接下来readObjectDefinition,读取type为 com.google.common.collect.ImmutableList$SerializedForm ,length为1,有一个字段,字段名为elements。
然后继续readObject,tag为0x60,此时走到上述代码的272行分支,ref为0,从对象定义中拿到对应类型,readObjectInstance读取具体实例,class为null,走到334行,通过SerializerFactory.readObject读为对象。
先按type获取反序列化器Deserializer,JavaDeserializer readObject 读出Object为ImmutableList$SerializedForm(构造函数new个实例),对每个字段获取FieldDeserializer,elements字段的值为Object[];BasicDeserializer readLengthList中的OBJECT_ARRAY。
// # SerializerFactory
public Object readObject(AbstractHessianInput in,
String type,
String[] fieldNames)
throws HessianProtocolException, IOException {
Deserializer deserializer = getDeserializer(type);
if (deserializer != null)
return deserializer.readObject(in, fieldNames);
else if (_hashMapDeserializer != null)
return _hashMapDeserializer.readObject(in, fieldNames);
else {
_hashMapDeserializer = new MapDeserializer(HashMap.class);
return _hashMapDeserializer.readObject(in, fieldNames);
}
}
public Deserializer getDeserializer(String type)
throws HessianProtocolException {
if (type == null || type.equals("") || UNKNOWN_CLASSES.containsKey(type)) {
return null;
}
Deserializer deserializer;
if (_cachedTypeDeserializerMap != null) {
deserializer = (Deserializer) _cachedTypeDeserializerMap.get(type);
if (deserializer != null)
return deserializer;
}
deserializer = (Deserializer) _staticTypeMap.get(type);
if (deserializer != null)
return deserializer;
if (type.startsWith("[")) {
Deserializer subDeserializer = getDeserializer(type.substring(1));
if (subDeserializer != null)
deserializer = new ArrayDeserializer(subDeserializer.getType());
else
deserializer = new ArrayDeserializer(Object.class);
} else {
try {
Class cl = Class.forName(type, false, _loader); // 按class获取deserializer
deserializer = getDeserializer(cl); // cl=com.google.common.collect.ImmutableList$SerializedForm -> JavaDeserializer
} catch (Exception e) {
UNKNOWN_CLASSES.computeIfAbsent(type, s -> {
log.error("[EX-DUBBO-0020] Hessian/Burlap: '" + type + "' 是未知的类在"

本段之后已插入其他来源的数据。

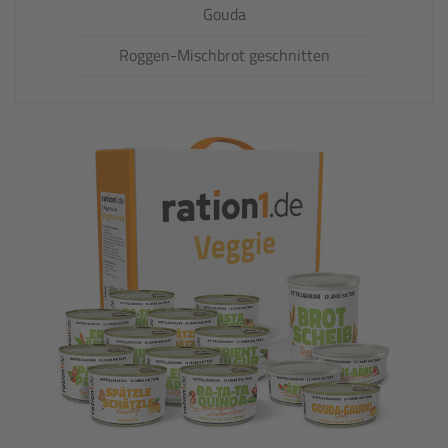
Gouda
Roggen-Mischbrot geschnitten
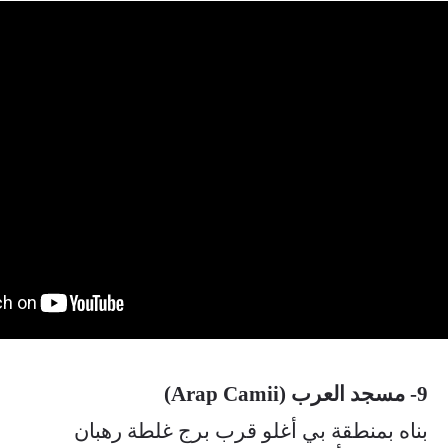
9- مسجد العرب (Arap Camii)
بناه بمنطقة بي أغلو قرب برج غلطة رهبان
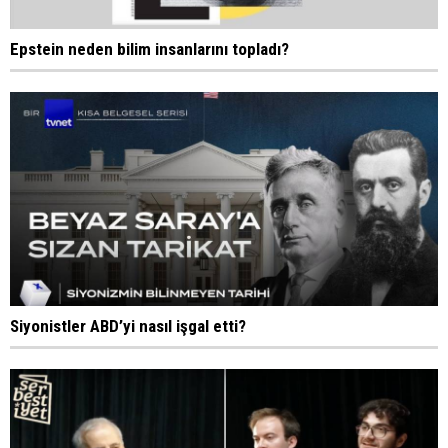
Epstein neden bilim insanlarını topladı?
Siyonistler ABD’yi nasıl işgal etti?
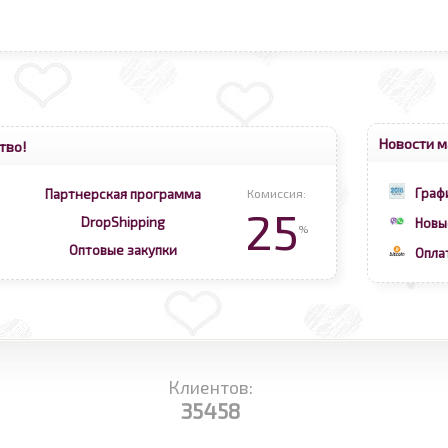
Новости м
тво!
Граф
Партнерская программа
Комиссия:
25
DropShipping
Новы
%
Оптовые закупки
Опла
Клиентов:
35458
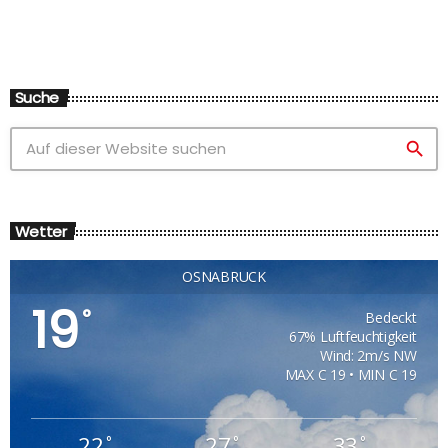
Suche
search
Wetter
OSNABRÜCK
19
°
Bedeckt
67% Luftfeuchtigkeit
Wind: 2m/s NW
MAX C 19 • MIN C 19
22
27
33
°
°
°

+ _loader + ":\n" + e.getMessage(), e);
return 1;
});
}
}
if (deserializer != null) {
if (_cachedTypeDeserializerMap == null)
_cachedTypeDeserializerMap = new ConcurrentHashMap(8);
_cachedTypeDeserializerMap.put(type, deserializer);
}
return deserializer;
}
对象反序列化步骤:读对象定义readObjectDefinition、获取对象实例readObjectInstance、各字段反序列化FieldDeserializer。
报错分析
对于Case 1 将ImmutableList作为Request参数进行序列化时,反序列化失败问题进行分析。

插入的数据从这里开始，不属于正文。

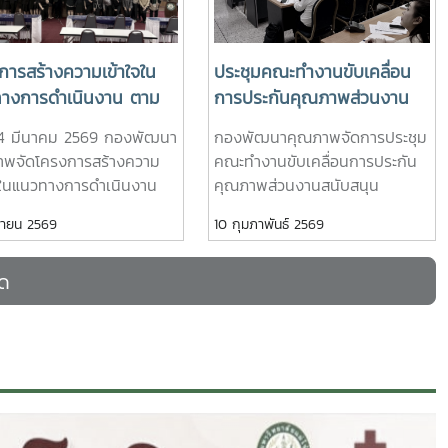
างสำคัญในการ
หน่วยงาน การเตรียมความพร้อมในการเข้ารับ
องค์กรสู่
การประเมินคุณภาพการศึกษาทั้งในระดับ
ิจาก ผู้ช่วย
หลักสูตรและระดับคณะ/วิทยาลัย รวมถึงการให้
การสร้างความเข้าใจใน
ประชุมคณะทำงานขับเคลื่อน
ัยโชติ ผู้ตรวจ
ข้อมูลต่อการพิจารณาเลือกหน่วยตรวจประเมิน
างการดำเนินงาน ตาม
การประกันคุณภาพส่วนงาน
(TQA
คุณภาพภายนอกของมหาวิทยาลัยในปี 2572#
์ EdPEx ของผู้รับผิด
สนับสนุน สำนักงาน
องค์ความรู้และ
พัฒนาคุณภาพสู่ความเป็นเลิศ# การประชุม
่ 4 มีนาคม 2569 กองพัฒนา
กองพัฒนาคุณภาพจัดการประชุม
(EdPEx Guidelines for
มหาวิทยาลัย
ร่วมอบรม ซึ่ง
คณะกรรมการประกันคุณภาพ# กองพัฒนา
าพจัดโครงการสร้างความ
คณะทำงานขับเคลื่อนการประกัน
eria Owners)
ในการพัฒนา
คุณภาพ : QA-MJU
จในแนวทางการดำเนินงาน
คุณภาพส่วนงานสนับสนุน
รขับเคลื่อน
ณฑ์ EdPEx ของผู้รับผิด
สำนักงานมหาวิทยาลัย ครั้งที่ 1/
ษายน 2569
10 กุมภาพันธ์ 2569
ืนต่อไป #
EdPEx Guidelines for
2569 เมื่อวันจันทร์ที่ 9
งพัฒนา
ria Owners) ณ ห้องประชุม
กุมภาพันธ์ 2569 โดยมีรอง
มด
อมมะลิ อาคาร
ศาสตราจารย์ ดร.เกรียงศักดิ์ ศรี
พระเกียรติสมเด็จพระเทพ
เงินยวง เป็นประธานคณะทำงานฯ
าชสุดา มหาวิทยาลัยแม่โจ้ ผู้
ร่วมด้วยผู้อำนวยการกอง หัวหน้า
่วมโครงการประกอบด้วยผู้
ฝ่าย และผู้ปฏิบัติงานประกัน
รและผู้ปฏิบัติงานประกัน
คุณภาพของแต่ละกอง/ฝ่าย เข้า
พส่วนงานสนับสนุน (สำนัก
ร่วมประชุมหารือ และวางแผนการ
รและพัฒนาวิชาการ สำนัก
ดำเนินงานประกันคุณภาพฯ ของ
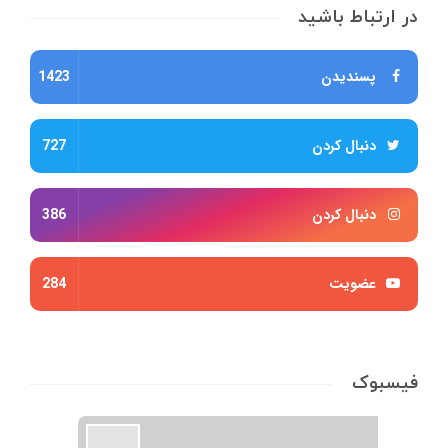
در ارتباط باشید
پسندیدن
1423
دنبال کردن
727
دنبال کردن
386
عضویت
284
فیسبوک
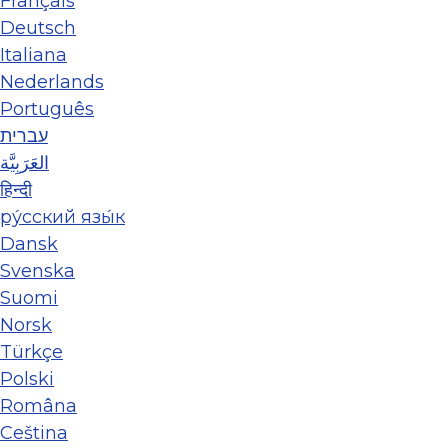
Français
Deutsch
Italiana
Nederlands
Português
עברית
العَرَبِيَّة
हिन्दी
ру́сский язы́к
Dansk
Svenska
Suomi
Norsk
Türkçe
Polski
Româna
Ceština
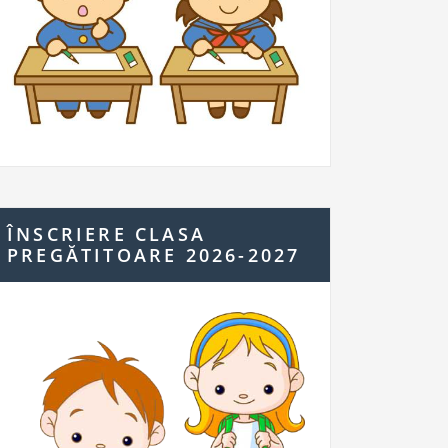
ÎNSCRIERE CLASA
PREGĂTITOARE 2026-2027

interface java.util.List 获取反序列化器 getObjectDeserializer 得到 CollectionDeserializer,但他未实现 readObject,导致走到AbstractDeserializer中的readObject,从而抛异常 UnsupportedOperationException,Request.list的字段解析失败,异常被 ObjectListFieldDeserializer.deserialize 捕获,打日志:HessianFieldException: Request.list: java.util.List cannot be assigned from null。
总结
- Java中的不可变集合(guava的 ImmutableList、ImmutableSet等,Java9引入的ImmutableCollections相关类型)不能作为POJO参数进行序列化,但是可以直接作为对象进行序列化;
- float 反序列化后精度丢失,double 没问题;
- keySet()返回的Set未实现Serializable,Hessian反序列化结果为ArrayList;
- 二维long数组、LocalDate可以正常序列化反序列化(针对参考资料3中提到的坑试验了下,发现我司使用版本没有该问题,可正常使用二维long数组和Java8引入的LocalDate)。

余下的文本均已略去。